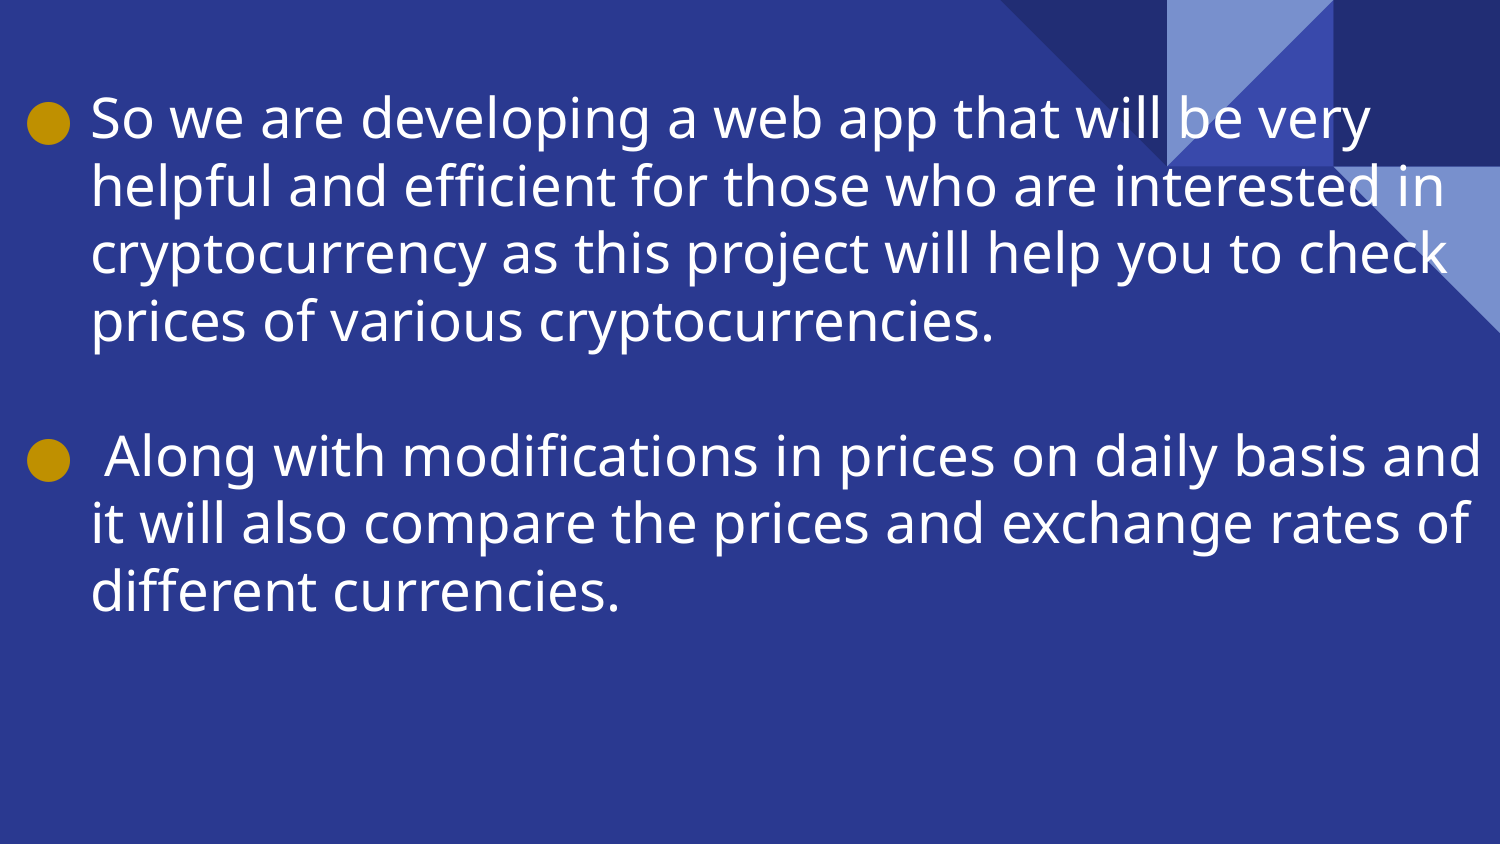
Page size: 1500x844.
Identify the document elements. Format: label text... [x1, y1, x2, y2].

subtitle So we are developing a web app that will be very helpful and efficient for those who are interested in cryptocurrency as this project will help you to check prices of various cryptocurrencies. Along with modifications in prices on daily basis and it will also compare the prices and exchange rates of different currencies. [0, 0, 1500, 844]
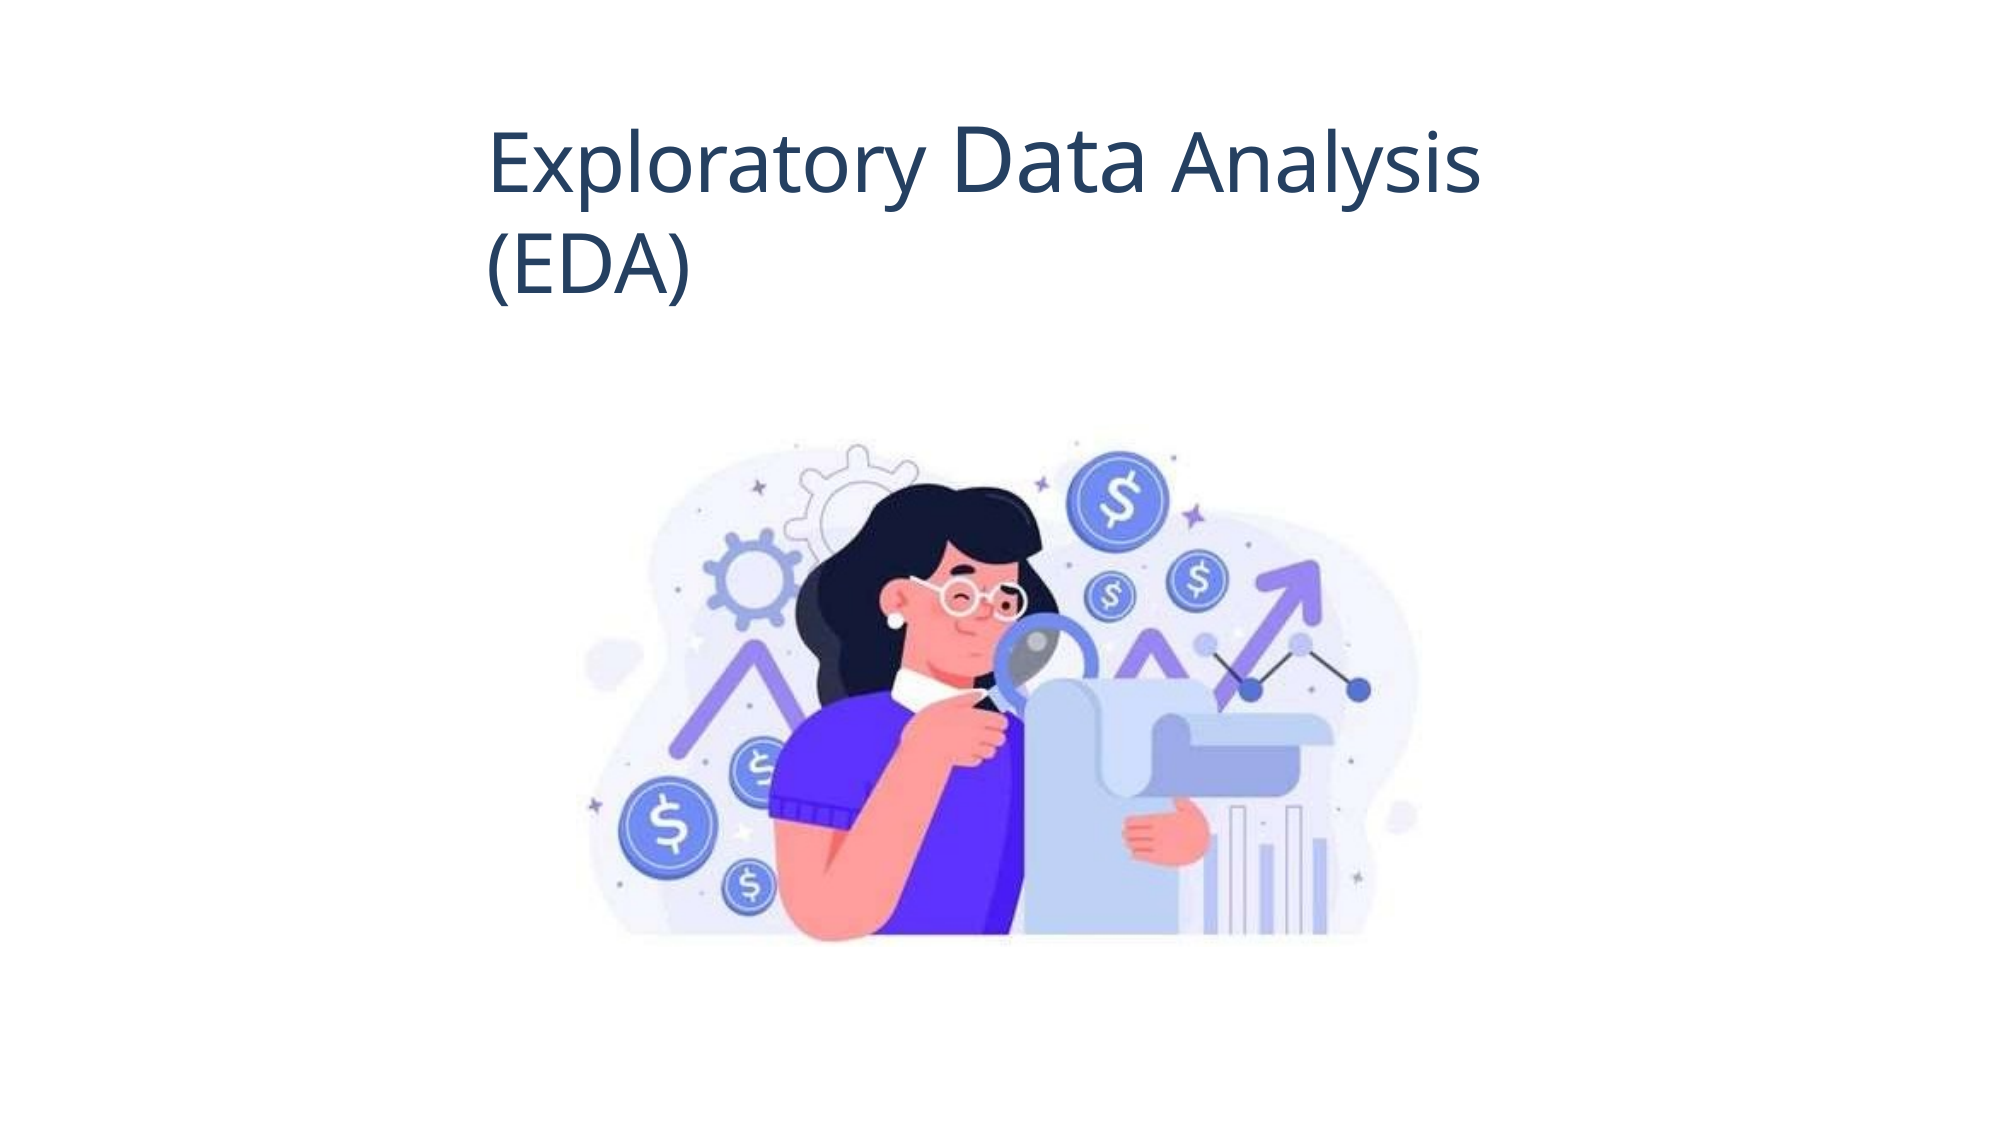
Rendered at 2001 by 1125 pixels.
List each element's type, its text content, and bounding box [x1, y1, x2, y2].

picture [576, 424, 1424, 947]
title Exploratory Data Analysis (EDA) [484, 98, 1588, 311]
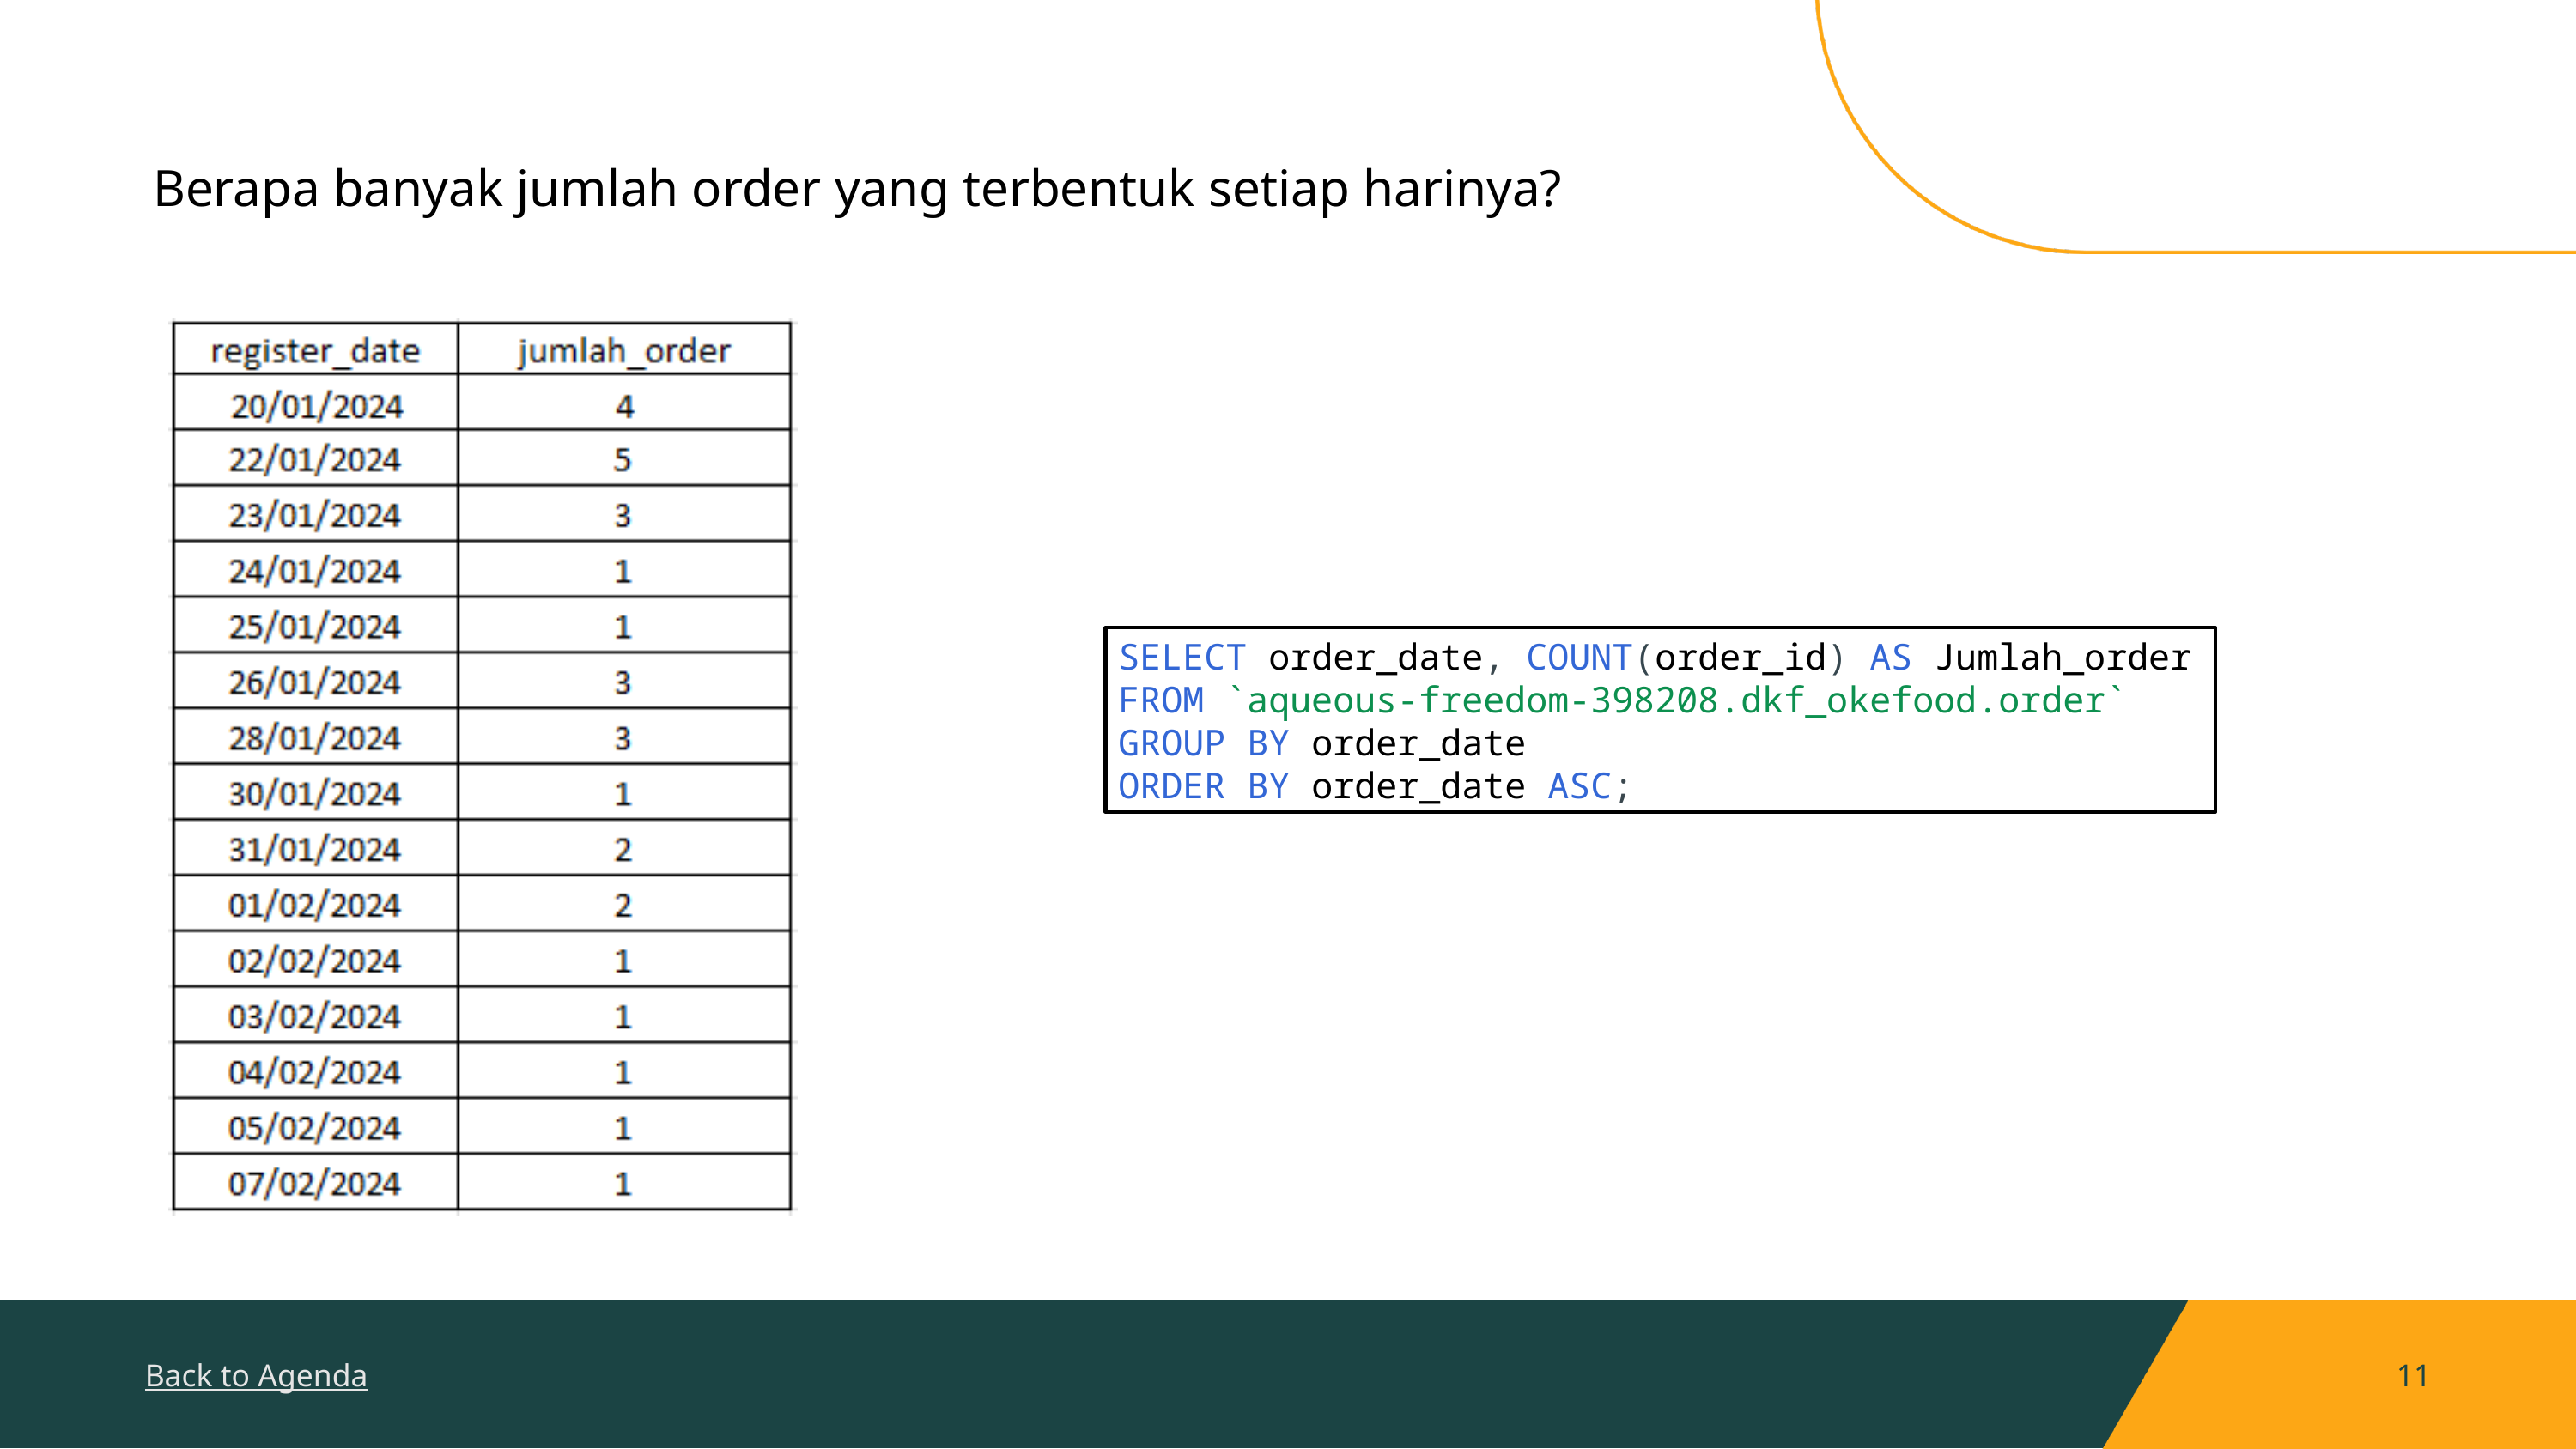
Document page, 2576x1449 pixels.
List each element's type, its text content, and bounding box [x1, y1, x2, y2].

text_box SELECT order_date, COUNT(order_id) AS Jumlah_order FROM `aqueous-freedom-398208.dkf_okefood.order` GROUP BY order_date ORDER BY order_date ASC; [1103, 626, 2217, 814]
text_box [1814, 0, 2576, 254]
text_box [2218, 1300, 2576, 1449]
text_box 11 [2354, 1353, 2432, 1393]
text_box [0, 1300, 2216, 1449]
text_box Berapa banyak jumlah order yang terbentuk setiap harinya? [96, 123, 1621, 216]
picture [168, 318, 798, 1217]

^^^^^^^^^^^^^^^^

* Request:
Each line from the one containing "Document page, 2576x1449 pixels." to the last line above must be returned exactly, and no line outside that range.

* Result of this exercise:
Document page, 2576x1449 pixels.
List each element's type, its text content, and bounding box [x1, y1, x2, y2].

text_box SELECT order_date, COUNT(order_id) AS Jumlah_order FROM `aqueous-freedom-398208.dkf_okefood.order` GROUP BY order_date ORDER BY order_date ASC; [1103, 626, 2217, 814]
text_box [1814, 0, 2576, 254]
text_box [2218, 1300, 2576, 1449]
text_box 11 [2354, 1353, 2432, 1393]
text_box [0, 1300, 2216, 1449]
text_box Berapa banyak jumlah order yang terbentuk setiap harinya? [96, 123, 1621, 216]
picture [168, 318, 798, 1217]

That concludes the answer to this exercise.